I don’t recall anyone ranting about “DEI” 12 years ago. I do recall the same rants about 3 or 4 other terms that ultimately resolve to “people that aren’t me are allowed to do things”, though.
> I don’t recall anyone ranting about “DEI” 12 years ago.
Do you typically read the types of publications where that was likely to occur?
> I do recall the same rants about 3 or 4 other terms that ultimately resolve to “people that aren’t me are allowed to do things”, though.
Or perhaps you've just read second hand accounts of the phenomenon without actually confronting it directly? Which is what I presume given that you've come to such a self serving conclusion about it.
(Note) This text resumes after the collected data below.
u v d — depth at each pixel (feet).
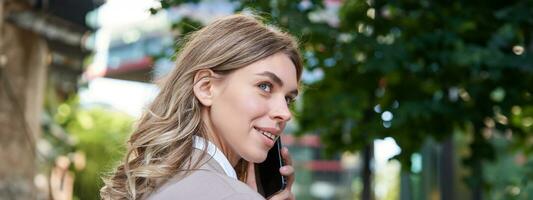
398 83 18.54
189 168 5.25
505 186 25.04
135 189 5.30
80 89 27.02
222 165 5.41
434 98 18.48
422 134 18.63
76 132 69.67
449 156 27.73
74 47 21.48
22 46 20.49
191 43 5.67
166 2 12.63
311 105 18.97
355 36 16.44
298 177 69.62
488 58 15.93
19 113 19.90
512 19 15.97
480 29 17.34
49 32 19.39
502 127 18.34
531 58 16.03
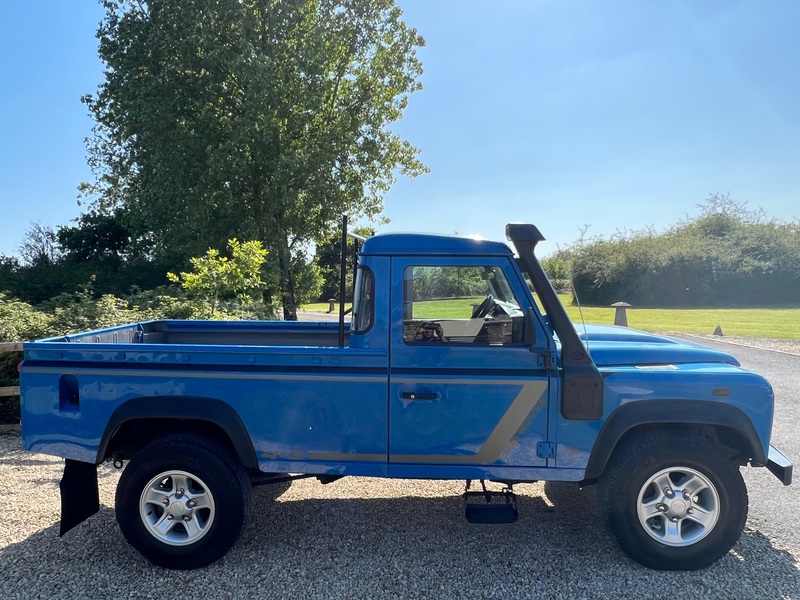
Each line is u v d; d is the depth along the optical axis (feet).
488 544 11.95
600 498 11.09
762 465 10.87
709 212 137.18
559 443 10.85
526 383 10.79
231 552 11.60
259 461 11.09
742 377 10.83
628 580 10.51
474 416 10.89
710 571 10.83
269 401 11.00
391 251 11.12
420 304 11.10
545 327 10.93
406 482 15.71
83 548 11.78
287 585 10.33
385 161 70.85
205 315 28.91
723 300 108.88
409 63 70.59
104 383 11.12
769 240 113.91
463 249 11.10
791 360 37.45
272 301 62.28
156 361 11.07
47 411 11.22
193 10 56.44
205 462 10.85
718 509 10.66
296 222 63.57
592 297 121.19
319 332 16.46
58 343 11.31
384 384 10.91
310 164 59.88
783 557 11.45
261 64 54.65
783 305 105.70
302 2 59.57
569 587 10.27
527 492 14.98
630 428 10.79
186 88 60.08
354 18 65.72
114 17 63.46
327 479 12.14
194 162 59.52
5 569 10.89
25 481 15.56
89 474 11.76
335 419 10.99
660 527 11.09
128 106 59.41
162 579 10.57
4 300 35.94
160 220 62.34
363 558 11.34
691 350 11.80
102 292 62.75
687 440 10.75
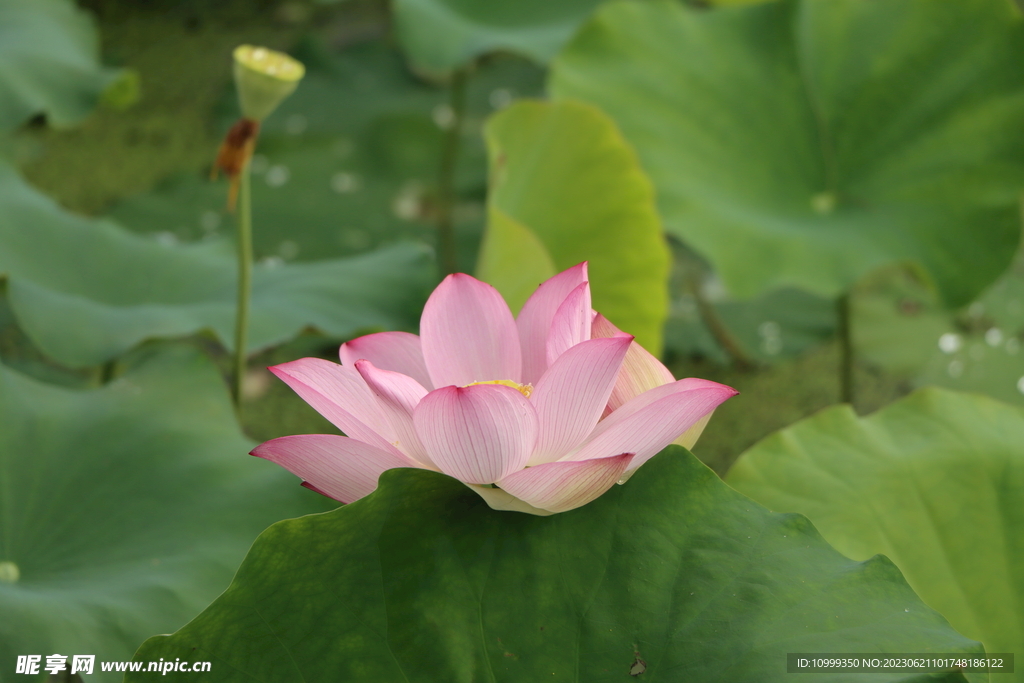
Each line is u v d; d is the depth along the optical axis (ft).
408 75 20.90
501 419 7.03
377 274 9.00
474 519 7.22
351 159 18.04
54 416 8.02
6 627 7.40
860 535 7.61
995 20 9.86
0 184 8.95
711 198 9.36
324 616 7.15
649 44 10.58
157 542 7.73
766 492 7.72
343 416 7.16
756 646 7.11
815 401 12.21
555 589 7.18
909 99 10.02
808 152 10.17
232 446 8.03
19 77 10.25
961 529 7.63
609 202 8.96
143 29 23.04
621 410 7.22
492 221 8.39
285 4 23.95
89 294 8.71
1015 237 9.06
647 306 9.13
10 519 7.75
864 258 9.05
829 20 10.66
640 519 7.25
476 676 7.13
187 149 18.31
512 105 8.88
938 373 12.17
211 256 9.12
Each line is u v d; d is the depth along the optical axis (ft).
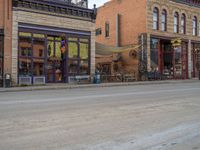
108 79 104.12
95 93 58.65
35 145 20.04
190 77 129.29
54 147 19.62
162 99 46.55
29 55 84.53
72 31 93.40
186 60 128.98
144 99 46.52
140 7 115.34
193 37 131.54
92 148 19.48
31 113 32.63
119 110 34.99
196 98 48.03
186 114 32.50
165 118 30.04
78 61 95.04
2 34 79.66
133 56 115.34
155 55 116.06
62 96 52.49
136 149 19.39
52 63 90.22
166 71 120.67
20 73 82.69
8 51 80.59
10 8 81.15
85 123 27.30
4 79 77.66
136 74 112.16
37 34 86.12
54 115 31.37
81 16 95.30
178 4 124.67
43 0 85.97
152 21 114.73
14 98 49.26
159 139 21.93
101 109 35.76
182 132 24.18
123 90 66.44
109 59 124.57
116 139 21.75
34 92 63.93
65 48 91.86
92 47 98.43
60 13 90.38
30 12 84.43
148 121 28.43
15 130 24.25
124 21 123.03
> the nature of open source development is inherently at odds with corporatism
No, you're thinking of “Free Software” — “Open Source” was explicitly pro-corporate from the moment the term was coined. OSI themselves will tell you that “open source” as we know it was a product of AOL's desire to get people to work for them for free: https://opensource.org/history
“The [February 3rd, 1998] conferees believed the pragmatic, business-case grounds that had motivated Netscape to release their code illustrated a valuable way to engage with potential software users and developers, and convince them to create and improve source code by participating in an engaged community. The conferees also believed that it would be useful to have a single label that identified this approach and distinguished it from the philosophically- and politically-focused label ‘free software.’”
Open source is inherently political. I think it's anti-capitalist and I remember how pro-capitalist people called it communist back in the 90s/00s. Saying open source isn't political is almost like saying Star Trek isn't political.
No it isn't. I have contributed to, and used, many open source projects without it ever being political. All I did was share work I created because it might help someone out, or use a tool I found useful.
Some people choose to make open source political and that's their right, but it isn't inherently political. That is a choice one makes.